Gian Maria Gros-Pietro sale ai vertici del consiglio di gestione di Intesa San Paolo, la banca di sistema per eccellenza, nel momento più delicato per il mondo del credito, sia in Italia che in Europa. A giugno, si sa, entrerà nel vivo la partita dell’unione bancaria, probabilmente la tappa decisiva per la tenuta dell’euro.
A questo appuntamento Intesa San Paolo, la bandiera del made in Italy allo sportello, s’avvicina con una situazione, almeno all’apparenza, migliore della concorrenza: il capital ratio dell’istituto è pari al 10,5% contro l’8,7% di SocGen, il 9% circa del Crédit Agricole e il 7,5% di Commerzbank.
Ma la banca tedesca ha già annunciato un aumento di capitale nell’ordine di 2,5 miliardi di euro, poco sotto quello annunciato da Deutsche Bank (2,8 miliardi), da molti considerato apripista di un ciclo di ricapitalizzazioni su tutto il Continente. Non è difficile immaginare che presto anche in Italia la questione del rafforzamento del capitale tornerà d’attualità. Basteranno alora i mezzi risicati delle Fondazioni? Sarà possibile (e saggio) allargare l’azionariato a investitori internazionali?
Il sistema bancario non gode, a ragione, di buona stampa: “Mai – ha scritto Marco Onado – le banche hanno avuto tanta facilità di approvvigionarsi di liquidità. Mai a condizioni così vantaggiose. Eppure mai è stato così difficile per un’impresa trovar credito”. Vero.
La vera situazione delle banche
Ma è altrettanto vero che il sistema fa i conti, mese dopo mese, con l’esplosione delle sofferenze (+21% ad aprile). Dopo anni di rinvii, cominciano ad esplodere le aziende zombie, tenute in piedi dall’illusione di una ripresa che, per loro, è ormai un’illusione. E cresce il rischio di trovarci di fronte banche zombie: non è il caso di muoversi al più presto nella prospettiva di una bad bank per consentire agli istituti di gettarsi su impieghi buoni?

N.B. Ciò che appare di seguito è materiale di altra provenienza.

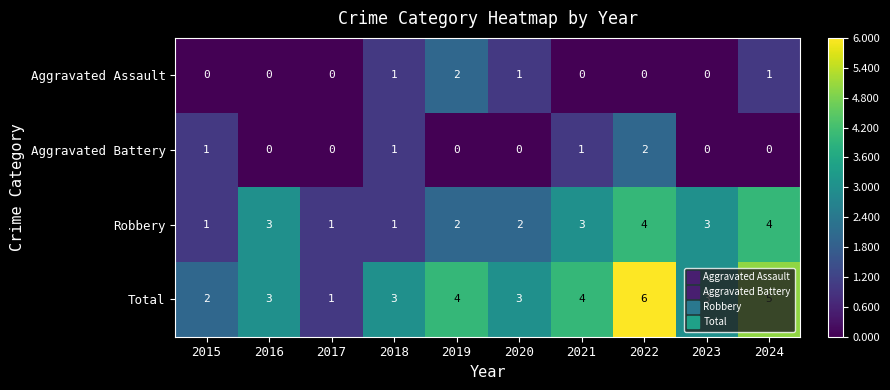

What is the maximum value for Robbery?

4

I confronti con Salza e Beltratti
Di queste ed altre questioni si occuperà da oggi Gian Maria Gros-Pietro, presidente di sistema di una banca di sistema. Se Enrico Salza fu a suo tempo il presidente chiamato a reprimere i malumori torinesi per la “svendita” del San Paolo (accusa che gli è costata il posto), il successore Andrea Beltratti è stato un presidente di transizione, spesso silente all’esterno, ancor di più nelle faccende di casa. Forse la soluzione giusta in un momento complesso per la politica (chi si ricorda ancora il protagonismo di Giulio Tremonti?) e di transizione per i poteri bancari.
Il compito di Gros-Pietro
Oggi Gros-Pietro si ripropone, come ai tempi dell’Iri o di Autostrade, come un interlocutore seppur rispettoso ma autorevole nei confronti della classe politica e dei poteri bancari. Sarà un presidente a tutto tondo, ancor più di Salza perché al suo fianco non c’è una personalità del calibro di Corrado Passera ma Enrico Cucchiani che solo ieri, probabilmente, ha preso possesso della macchina.
La nuova catena di comando di Intesa
Nel nuovo consiglio di gestione, accanto agli uomini delle fondazioni (più propensi a vigilare sul rispetto delle pretese di casa) figurano finalmente i manager. Sia i collaboratori più vicini al ceo, a partire dal direttore finanziario Carlo Messina, che sarà anche dg vicario, che il Chief Risk Officer Bruno Picca, che Gaetano Micciché, forte dei risultati ottenuti alla guida del corporate ma troppo vicino a Passera per piacere al successore. Tant’è, alla fine i tre sono diventati consiglieri esecutivi, il nucleo forte alle dipendenze del Ceo.
Il ruolo di mediazione
Anche questo toccherà a Gros-Pietro: il ruolo di mediazione tra la macchina operativa del business e le esigenze dei rappresentanti degli azionisti in consiglio. Un ruolo difficile, che richiede pazienza. Virtù che senz’altro non fa difetto all’economista e manager.